Florida A&M University held a news conference on March 15 to honor and celebrate head coach of the FAMU softball team Veronica Wiggins after she became the first HBCU Division I head coach to reach 700 wins.
In front of a small crowd made up by a few media members, fellow FAMU athletic staff, her team, and her husband, a humbled Wiggins stood left of the podium as one of the members of her team spoke a few words about her.
“She’s a role model, she’s a legendary role model to all of us, we all look up to her,” said Senior Catcher Denise Anderson while she was on the podium. “She challenges us all the time to grow and to mature into the young women that she knows we can be.”
Anderson went on to say how she is grateful for everything Wiggins has done for her and the entire team, saying that none of them would be who they are today without her.
For someone who is, in her own words “very seldom speechless,” Wiggins seemed quiet and humbled as she soaked in all the praise she received from her team and University President Larry Robinson, who also went to the podium to speak about Wiggins.

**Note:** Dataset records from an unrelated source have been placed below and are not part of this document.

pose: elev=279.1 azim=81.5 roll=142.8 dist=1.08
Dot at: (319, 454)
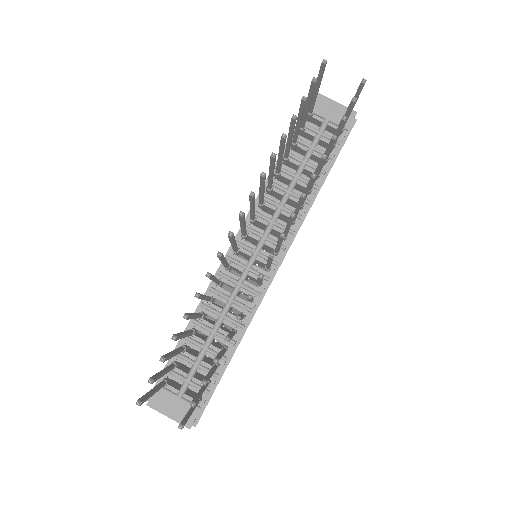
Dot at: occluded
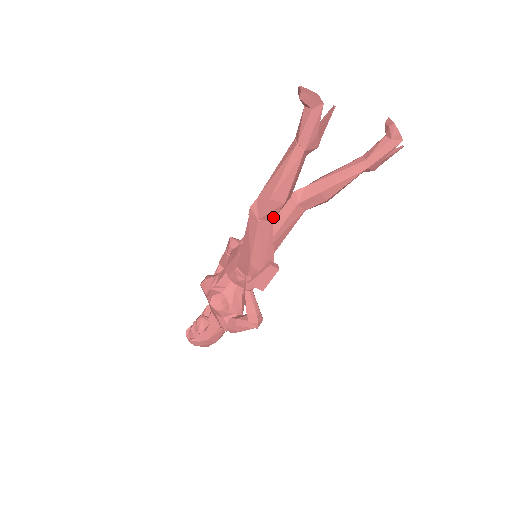
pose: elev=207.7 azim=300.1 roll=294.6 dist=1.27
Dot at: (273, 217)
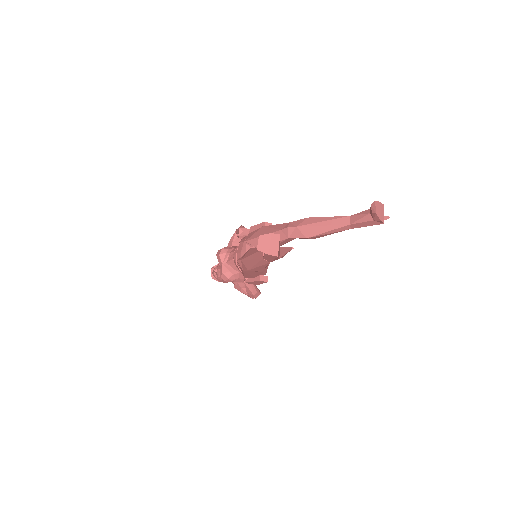
Dot at: occluded
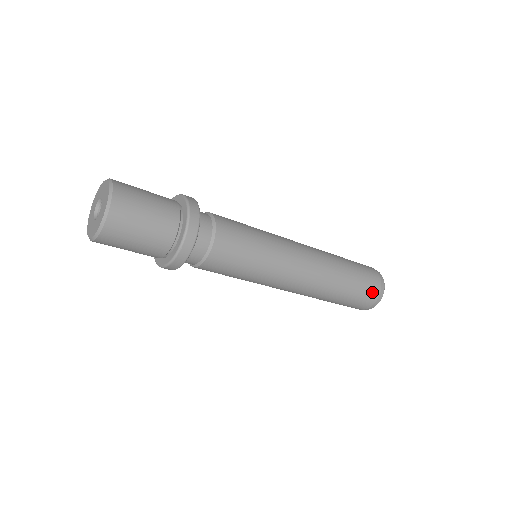
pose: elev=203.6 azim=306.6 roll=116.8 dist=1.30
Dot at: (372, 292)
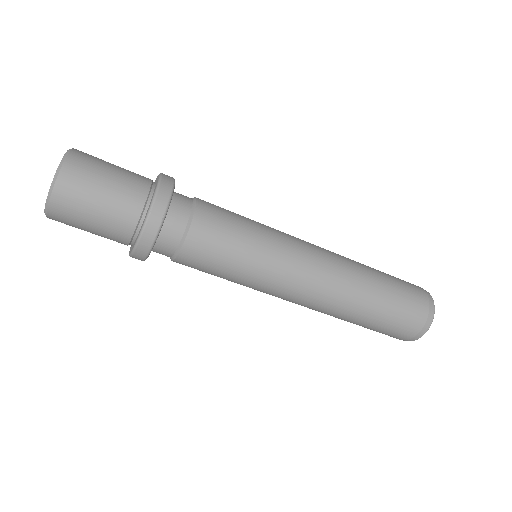
Dot at: (418, 303)
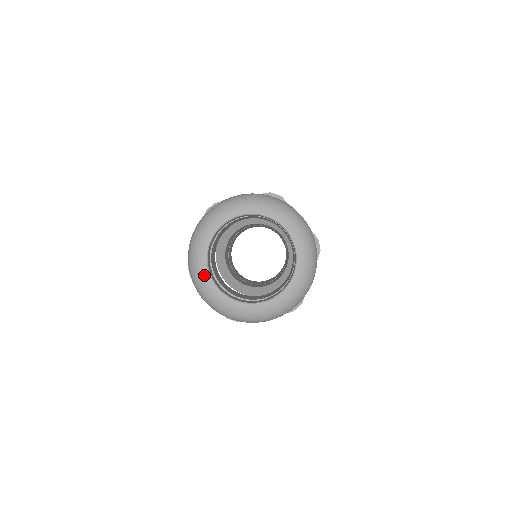
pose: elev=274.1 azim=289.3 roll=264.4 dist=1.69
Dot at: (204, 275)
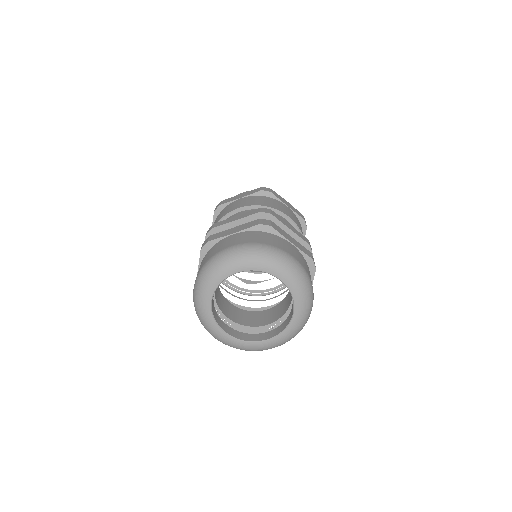
Dot at: (212, 326)
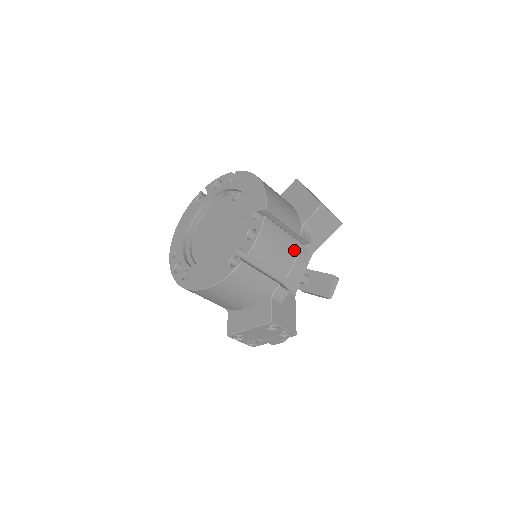
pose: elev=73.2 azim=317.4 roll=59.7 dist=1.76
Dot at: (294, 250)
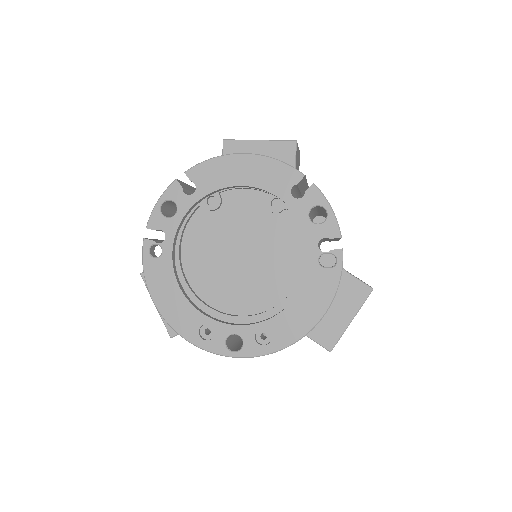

“Anybody who’s spent half of their career winning a championship in any division, in any sport, (deserves) to be in somebody’s hall of fame, (but) we’ve already done that for Ms. Wiggins,” said President Robinson.
President Robinson was talking of course about Wiggins leading FAMU to 12 Mid-Eastern Athletic Conference (MEAC) championships in her 26-year tenure as head coach.
Even as she took the podium for the first time that evening, Wiggins remained humble, giving credit first to her creator.
“I give God all the glory and the honor, that’s how I lead my team. I keep Him first in my life and also in the team,” Wiggins said. “Without Him I would not have had the administration that was supportive…to help us do the things that we do. Without him I wouldn’t have the assistant coaches.”
Wiggins went on to credit her assistant coaches, who fueled the team with their youth, energy, and experience. But Wiggins gave a lot of the credit to her team, for buying into her philosophy of putting FAMU before themselves.
“They buy in,” said Wiggins. “I instill FAMU (in them). This is not about them, and they know it, it is about the university. They know what they’re there for, we play and we represent the university.”
After Wiggins thanked everyone for supporting her and coming to the event, she received a commemorative plaque for her 700 wins and her loyalty to FAMU.
Wiggin’s love for FAMU was summed up with her final words as she left the podium, “Everybody will tell you, I bleed orange and green!”